Hours after Pope Francis was officially welcomed to the United States at a White House ceremony, the pontiff made his way to Washington's Brookland neighborhood and the Basilica of the National Shrine of the Immaculate Conception to celebrate the canonization mass of Junípero Serra.
Serra, a Spanish, Franciscan priest, founded nine of California's 21 missions in the 1700s and was responsible for most of the spread of Catholicism to the new world. Earlier in the day, some people waited for about 90 minutes to get in the secure area via metal detectors, but by noon lines were hours long to attend the ceremony. Eliane Lakam, who is originally from Cameroon and is a student at Prince George's Community College in Maryland, said the wait was worth it. "It's not every day we get to do something like this," Lakam said. "I'm so blessed to be here."
By the time the popemobile arrived, the wait was all but forgotten with the sun beaming down, a cool breeze and the pontiff driving through the crowd and waving to its delight.
Across the continent, Catholics gathered to watch the scene. In Southern California at the Mission San Juan Capistrano -- the last intact place of worship where Serra celebrated Mass -- people piled in to watch the canonization on a big screen.

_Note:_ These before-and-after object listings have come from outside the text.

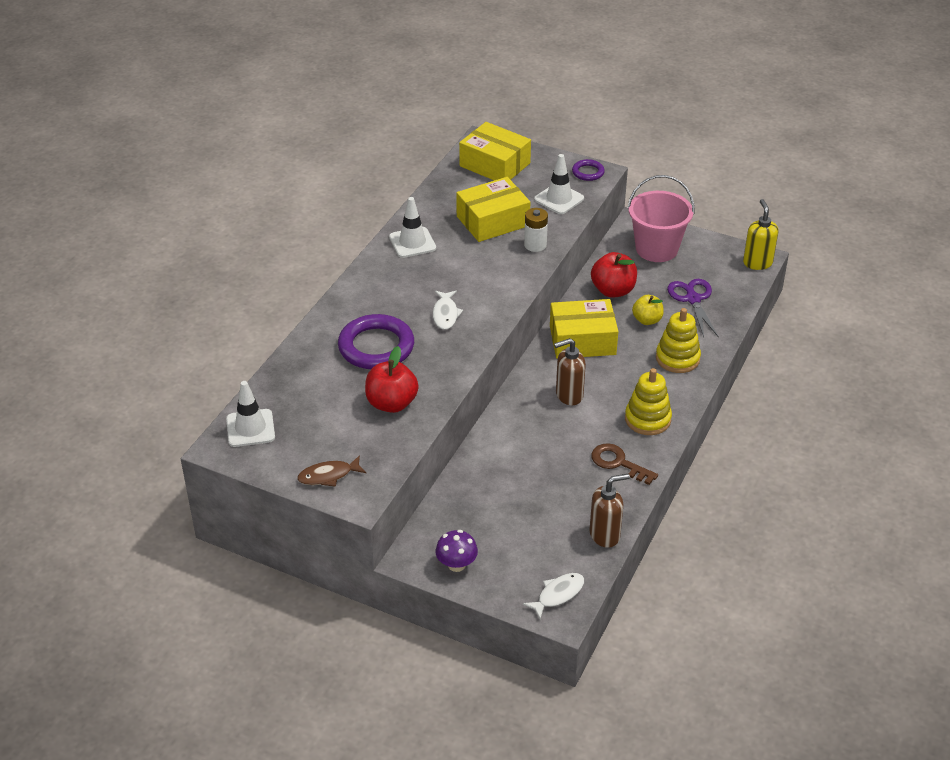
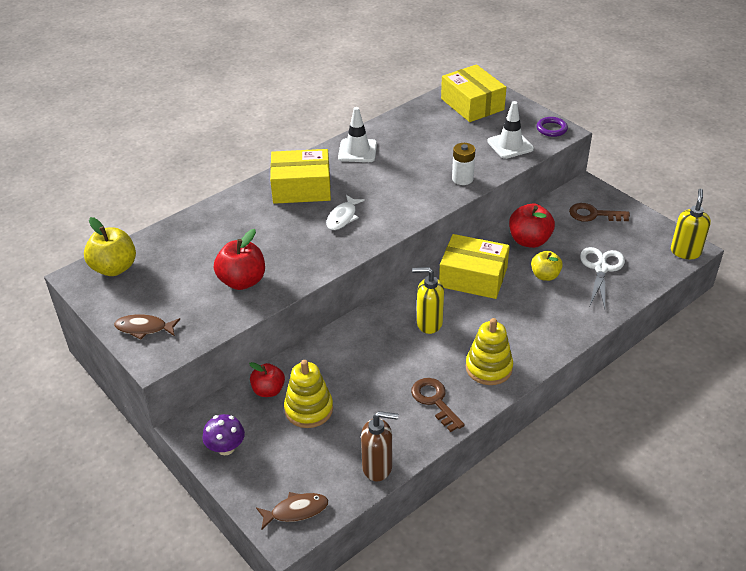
camera: 25 degrees right, 0 degrees up
white traffic cone [226,381,275,447] -> yellow apple [84,217,136,276]
purple ring [338,314,414,369] -> none
yellow box [456,177,530,242] -> yellow box moved to [270,149,331,204]
white fish [523,573,584,619] -> brown fish [256,492,328,530]
brown soap dispenser [554,338,586,405] -> yellow soap dispenser [412,267,444,334]
pink bucket [627,175,695,262] -> brown key [569,203,630,222]
yellow stacking toy [656,308,701,373] -> yellow stacking toy moved to [284,360,333,428]
purple scissors [667,279,719,338] -> white scissors [580,247,625,309]
none -> red apple [249,362,285,397]

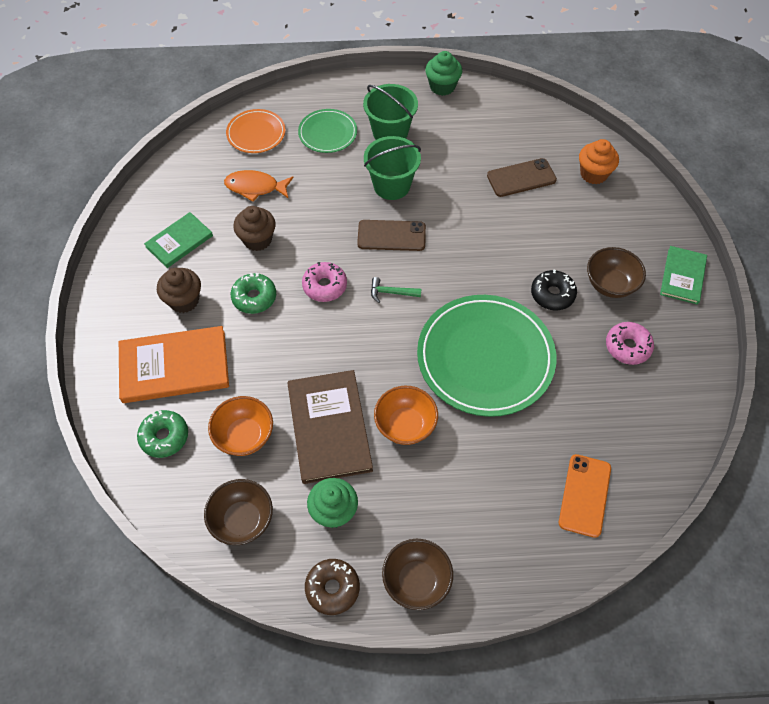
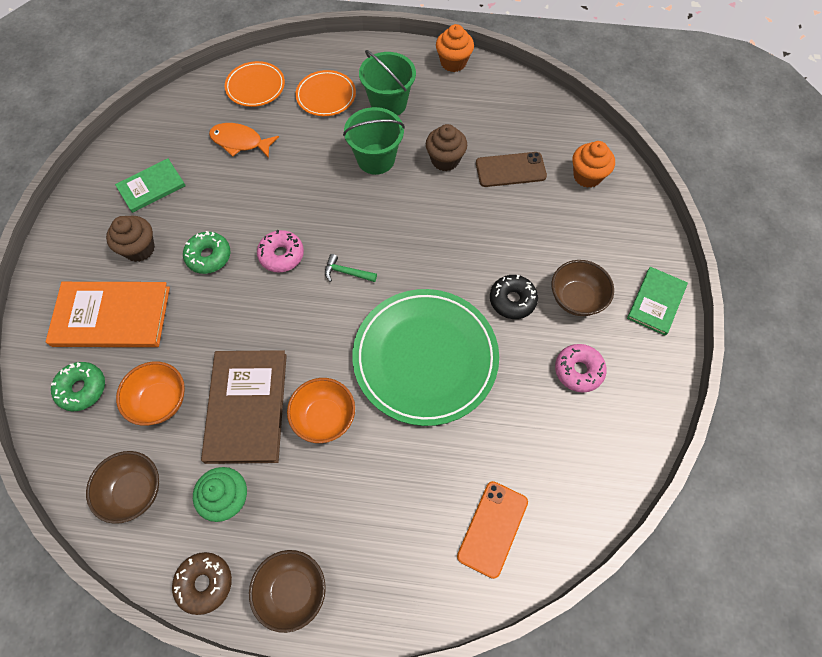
camera: 10 degrees right, 5 degrees up
brown cupcake [233,206,276,251] -> brown cupcake moved to [426,124,467,171]
green plate [298,109,357,153] -> orange plate [295,70,356,116]
brown phone [357,220,426,251] -> none
green cupcake [425,51,462,96] -> orange cupcake [436,24,474,72]

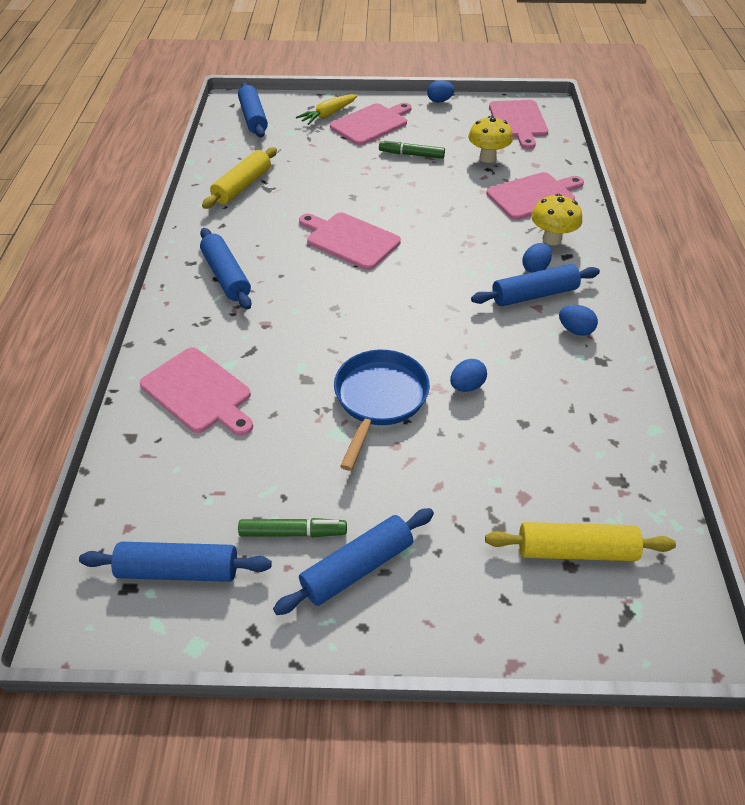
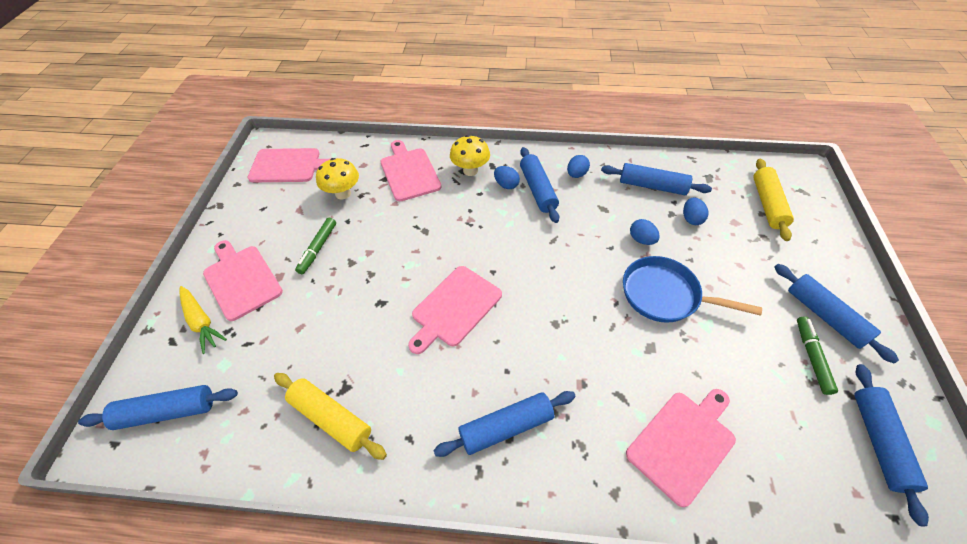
camera: 85 degrees left, 5 degrees up
blue egg [427,80,455,103] -> blue egg moved to [683,197,708,225]
none -> blue rolling pin [601,163,712,195]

To Serra supporters — including the pope — his ministry made the case for his sainthood, despite the church’s subjugation at the time of California’s native peoples. Some historians say it’s unfair to judge Serra through the lens of modern morals and standards. When indigenous tribes were viewed as subhuman by Spanish settlers, Serra saw their intrinsic dignity, supporters argued.
Critics point to the darker side of the legacy of Spanish colonialism that destroyed the culture of Native Americans and enslaved those they tried to convert.
But the question of sainthood or not is now moot, and the pope is now on to next task at hand, addressing a joint meeting of Congress Thursday.